▶ _PAGE EXCERPT_
Baby-Friendly Tents in Emergencies

Bosnia: In Albanian refugee camps in the 1990s, baby-washing tents established by Action Against Hunger became ad hoc breastfeeding centres. The tents were staffed with health-care workers. Women would come not only to bathe their infants, but also to breastfeed, and seek advice and assistance with breastfeeding.

Tanzania: In 1998, breastfeeding corners were established near maternal centres in Hutu refugee camps. The tents provided lactation support to all women soon after birth. The spaces, built of poles and plastic sheeting, had straw mats on the ground for sitting; necessary equipment, including cups, basins for bathing and weighing scales; and specially trained breastfeeding corner assistants who provided support and collaborated closely with community workers and the feeding programme staff to support breastfeeding.

Haiti: After the earthquake in 2010, UNICEF assisted in establishing 107 baby tents that provided services to more than 23,000 mothers and their infants. In addition to receiving breastfeeding support, women received information on complementary feeding, hygiene and nutrition. The tents also provided care for almost 3,000 infants who required artificial feeding with BMS.


Providing Additional Services Through Baby-Friendly Tents

In many instances, other services may be offered through the baby-friendly tents, including nutritional support of breastfeeding women, support for relactation, and care and feeding of orphaned children or those for whom artificial feeding is indicated. Below are some general recommendations for these situations – seek the advice of a World Vision nutrition adviser for such situations. The tents can be used as sites to screen for acute malnutrition. Refer to the World Vision Measuring and Promoting Child Growth tool.

“Breastfeeding corners or tents are set up in order to provide adequate support to breastfeeding mothers. In emergency settings, women would arrive at camps exhausted, not having eaten properly for many days as they trekked through difficult terrain. Often they are very traumatised and may exhibit a ‘no breast milk’ syndrome....Providing them some secluded space where breastfeeding support is provided offers that edge of comfort, and usually relactation rates are very high.” – UNICEF representative, Kenya

Supporting the Nutrition of Breastfeeding Mothers

It is important that breastfeeding women receive an adequate diet – both in terms of the quantity and quality of the food. Additional food rations and micronutrient supplements are recommended for pregnant and lactating women in emergency situations. Furthermore, fluid intake is a particular concern with populations on the move, in severe drought conditions and during natural disasters that contaminate water. Dehydration may interfere with breast milk production.

The following actions can be carried out at baby-friendly tents to ensure that breastfeeding women have safe access to sufficient food and water:

  1. Support the nutrition and hydration of breastfeeding women by ensuring that drinking water and food rations are available in the baby-friendly space and provide drinking water wherever women must wait in line a long time or in the sun.
  2. Ensure that drinking water is freely available to breastfeeding mothers and help provide an extra litre of water a day in situations where drinking water supplies are severely restricted.
  3. Baby-friendly tents can assist with registration of newborns (in a camp situation) so that the family receives an additional ration that the breastfeeding mother should use.
  4. If the baby-friendly tent is providing rations for home preparation, ensure the rations provide a sufficient amount to support the household and the breastfeeding women. A lactating woman may require 1,000 to 1,200kcal per day in addition to the standard household ration.

▶ _DATASET RECORDS_
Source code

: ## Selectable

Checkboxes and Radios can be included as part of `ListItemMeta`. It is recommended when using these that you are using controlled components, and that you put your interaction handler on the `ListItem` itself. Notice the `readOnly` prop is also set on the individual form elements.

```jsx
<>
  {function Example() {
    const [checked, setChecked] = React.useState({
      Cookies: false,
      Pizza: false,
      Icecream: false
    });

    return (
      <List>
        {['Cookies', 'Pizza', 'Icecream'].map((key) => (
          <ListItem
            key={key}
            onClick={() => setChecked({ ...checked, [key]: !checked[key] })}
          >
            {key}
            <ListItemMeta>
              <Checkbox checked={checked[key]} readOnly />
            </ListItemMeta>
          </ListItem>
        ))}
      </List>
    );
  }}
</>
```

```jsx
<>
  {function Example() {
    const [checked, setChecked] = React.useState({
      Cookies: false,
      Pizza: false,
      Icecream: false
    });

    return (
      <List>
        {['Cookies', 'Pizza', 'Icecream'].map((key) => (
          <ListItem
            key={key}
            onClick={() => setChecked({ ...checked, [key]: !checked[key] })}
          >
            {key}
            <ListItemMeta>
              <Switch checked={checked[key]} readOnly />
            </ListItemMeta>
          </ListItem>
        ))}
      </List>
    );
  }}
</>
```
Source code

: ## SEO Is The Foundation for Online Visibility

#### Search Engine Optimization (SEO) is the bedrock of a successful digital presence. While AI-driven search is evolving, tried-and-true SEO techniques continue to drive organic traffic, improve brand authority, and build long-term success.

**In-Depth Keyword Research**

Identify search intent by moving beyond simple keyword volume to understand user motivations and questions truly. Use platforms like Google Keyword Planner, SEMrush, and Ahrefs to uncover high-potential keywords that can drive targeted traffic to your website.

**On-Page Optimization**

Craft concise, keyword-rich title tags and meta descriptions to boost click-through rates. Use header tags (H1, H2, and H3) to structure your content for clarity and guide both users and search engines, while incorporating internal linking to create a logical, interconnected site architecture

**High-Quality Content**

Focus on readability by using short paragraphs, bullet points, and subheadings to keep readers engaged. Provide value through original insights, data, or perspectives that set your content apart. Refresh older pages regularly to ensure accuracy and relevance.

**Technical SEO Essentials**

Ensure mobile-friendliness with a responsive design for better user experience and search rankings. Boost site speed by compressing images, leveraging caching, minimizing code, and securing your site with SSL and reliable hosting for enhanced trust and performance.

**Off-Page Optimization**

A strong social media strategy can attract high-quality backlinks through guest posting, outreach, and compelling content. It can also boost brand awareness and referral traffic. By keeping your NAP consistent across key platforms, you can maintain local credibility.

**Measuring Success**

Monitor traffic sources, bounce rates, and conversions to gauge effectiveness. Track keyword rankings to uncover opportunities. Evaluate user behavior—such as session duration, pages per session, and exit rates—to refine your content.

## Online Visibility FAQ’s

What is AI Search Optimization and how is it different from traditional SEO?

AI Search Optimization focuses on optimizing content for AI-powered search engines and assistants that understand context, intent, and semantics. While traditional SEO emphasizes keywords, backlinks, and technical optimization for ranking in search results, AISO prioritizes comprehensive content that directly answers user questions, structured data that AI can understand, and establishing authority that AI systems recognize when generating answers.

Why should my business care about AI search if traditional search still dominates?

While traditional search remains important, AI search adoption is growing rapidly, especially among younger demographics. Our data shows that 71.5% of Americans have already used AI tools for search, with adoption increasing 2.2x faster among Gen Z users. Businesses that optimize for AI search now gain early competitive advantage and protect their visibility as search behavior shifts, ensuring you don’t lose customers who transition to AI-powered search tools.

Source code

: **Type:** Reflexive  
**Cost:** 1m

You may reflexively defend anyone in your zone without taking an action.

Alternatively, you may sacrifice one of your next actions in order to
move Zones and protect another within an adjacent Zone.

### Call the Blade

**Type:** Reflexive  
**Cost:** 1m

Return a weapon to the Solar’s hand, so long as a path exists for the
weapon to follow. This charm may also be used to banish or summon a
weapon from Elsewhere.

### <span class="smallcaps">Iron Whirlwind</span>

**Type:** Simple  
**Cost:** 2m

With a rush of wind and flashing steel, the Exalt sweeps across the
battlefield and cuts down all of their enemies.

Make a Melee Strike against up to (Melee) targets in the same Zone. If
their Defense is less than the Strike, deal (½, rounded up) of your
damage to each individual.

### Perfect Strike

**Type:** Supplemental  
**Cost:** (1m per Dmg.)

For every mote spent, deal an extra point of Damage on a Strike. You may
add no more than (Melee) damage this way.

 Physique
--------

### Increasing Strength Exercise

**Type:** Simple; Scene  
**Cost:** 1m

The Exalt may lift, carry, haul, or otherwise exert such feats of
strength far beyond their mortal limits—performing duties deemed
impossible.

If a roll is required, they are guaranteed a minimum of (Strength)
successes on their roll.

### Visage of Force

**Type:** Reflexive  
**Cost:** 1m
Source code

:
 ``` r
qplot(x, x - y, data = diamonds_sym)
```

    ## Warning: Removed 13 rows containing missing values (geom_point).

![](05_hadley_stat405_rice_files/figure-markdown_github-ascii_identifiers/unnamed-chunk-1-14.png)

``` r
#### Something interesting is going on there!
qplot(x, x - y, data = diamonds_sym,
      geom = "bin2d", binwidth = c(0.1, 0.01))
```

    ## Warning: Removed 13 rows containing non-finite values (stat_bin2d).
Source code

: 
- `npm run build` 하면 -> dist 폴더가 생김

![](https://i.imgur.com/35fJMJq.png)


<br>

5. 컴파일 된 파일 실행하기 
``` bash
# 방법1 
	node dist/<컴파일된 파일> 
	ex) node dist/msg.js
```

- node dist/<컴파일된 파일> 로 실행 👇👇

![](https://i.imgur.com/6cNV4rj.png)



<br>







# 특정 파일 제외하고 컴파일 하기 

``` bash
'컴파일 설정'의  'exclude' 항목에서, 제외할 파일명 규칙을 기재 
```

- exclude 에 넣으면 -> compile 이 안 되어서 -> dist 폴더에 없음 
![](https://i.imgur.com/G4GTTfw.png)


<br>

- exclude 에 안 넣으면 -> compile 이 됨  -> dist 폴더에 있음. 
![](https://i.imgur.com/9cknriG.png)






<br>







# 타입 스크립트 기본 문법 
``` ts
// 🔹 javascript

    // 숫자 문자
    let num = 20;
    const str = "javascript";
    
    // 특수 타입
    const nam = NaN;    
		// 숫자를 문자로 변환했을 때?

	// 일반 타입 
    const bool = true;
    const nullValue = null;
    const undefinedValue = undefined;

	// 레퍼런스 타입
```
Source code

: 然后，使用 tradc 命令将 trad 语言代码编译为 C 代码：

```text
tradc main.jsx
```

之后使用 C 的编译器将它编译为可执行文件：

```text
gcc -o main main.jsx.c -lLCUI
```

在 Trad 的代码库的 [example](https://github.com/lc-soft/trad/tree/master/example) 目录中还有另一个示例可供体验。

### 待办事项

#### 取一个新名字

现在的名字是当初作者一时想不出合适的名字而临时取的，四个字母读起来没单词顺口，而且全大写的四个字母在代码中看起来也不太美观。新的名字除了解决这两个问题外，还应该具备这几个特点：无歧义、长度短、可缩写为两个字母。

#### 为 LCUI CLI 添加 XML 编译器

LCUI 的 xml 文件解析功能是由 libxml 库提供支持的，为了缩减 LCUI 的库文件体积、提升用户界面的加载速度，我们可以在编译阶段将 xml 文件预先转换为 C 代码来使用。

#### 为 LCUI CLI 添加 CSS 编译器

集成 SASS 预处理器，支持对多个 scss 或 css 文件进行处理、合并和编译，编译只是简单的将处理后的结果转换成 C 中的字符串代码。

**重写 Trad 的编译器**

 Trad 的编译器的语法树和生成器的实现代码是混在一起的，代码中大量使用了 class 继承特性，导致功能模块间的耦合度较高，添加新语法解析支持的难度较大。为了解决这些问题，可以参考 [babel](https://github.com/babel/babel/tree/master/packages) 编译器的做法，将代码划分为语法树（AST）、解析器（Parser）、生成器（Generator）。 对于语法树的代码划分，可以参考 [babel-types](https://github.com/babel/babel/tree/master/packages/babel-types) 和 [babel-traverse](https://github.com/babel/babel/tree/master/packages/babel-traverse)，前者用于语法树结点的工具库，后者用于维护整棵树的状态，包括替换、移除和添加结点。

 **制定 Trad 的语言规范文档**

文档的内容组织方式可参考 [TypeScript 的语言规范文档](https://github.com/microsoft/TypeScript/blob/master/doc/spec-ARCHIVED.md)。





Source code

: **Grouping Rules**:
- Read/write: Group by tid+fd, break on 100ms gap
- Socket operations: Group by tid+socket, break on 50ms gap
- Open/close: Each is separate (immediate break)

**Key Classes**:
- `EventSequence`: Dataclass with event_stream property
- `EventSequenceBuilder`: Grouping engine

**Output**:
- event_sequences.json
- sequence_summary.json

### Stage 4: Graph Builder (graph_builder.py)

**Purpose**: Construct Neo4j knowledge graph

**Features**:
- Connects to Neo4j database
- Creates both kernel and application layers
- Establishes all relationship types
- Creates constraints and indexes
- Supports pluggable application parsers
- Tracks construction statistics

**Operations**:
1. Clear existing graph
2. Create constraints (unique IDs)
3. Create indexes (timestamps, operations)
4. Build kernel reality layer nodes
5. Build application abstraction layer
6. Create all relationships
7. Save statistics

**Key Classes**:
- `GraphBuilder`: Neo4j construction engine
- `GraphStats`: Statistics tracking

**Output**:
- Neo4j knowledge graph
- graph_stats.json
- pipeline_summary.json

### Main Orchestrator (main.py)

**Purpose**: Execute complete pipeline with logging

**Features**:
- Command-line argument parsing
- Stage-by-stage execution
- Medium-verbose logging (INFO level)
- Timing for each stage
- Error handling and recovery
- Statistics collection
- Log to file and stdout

▶ _QUESTIONS_
1 - Transcribe the section of the passage on baby-friendly tents that opens with the words "Bosnia: In Albanian refugee" and closes with "to support breastfeeding.".
2 - Answer these questions from the passage on baby-friendly tents:
(a) In what year were breastfeeding corners set up near maternal centres in Hutu refugee camps in Tanzania?
(b) How many baby tents did UNICEF help establish in Haiti after the 2010 earthquake?
(c) How many extra kcal per day beyond the standard household ration may a lactating woman require?
The material placed after the passage on baby-friendly tents is separate from that passage.

▶ _TASK RESPONSES_
1 -
Bosnia: In Albanian refugee camps in the 1990s, baby-washing tents established by Action Against Hunger became ad hoc breastfeeding centres. The tents were staffed with health-care workers. Women would come not only to bathe their infants, but also to breastfeed, and seek advice and assistance with breastfeeding.

Tanzania: In 1998, breastfeeding corners were established near maternal centres in Hutu refugee camps. The tents provided lactation support to all women soon after birth. The spaces, built of poles and plastic sheeting, had straw mats on the ground for sitting; necessary equipment, including cups, basins for bathing and weighing scales; and specially trained breastfeeding corner assistants who provided support and collaborated closely with community workers and the feeding programme staff to support breastfeeding.

2 -
(a) 1998
(b) 107
(c) 1,000 to 1,200kcal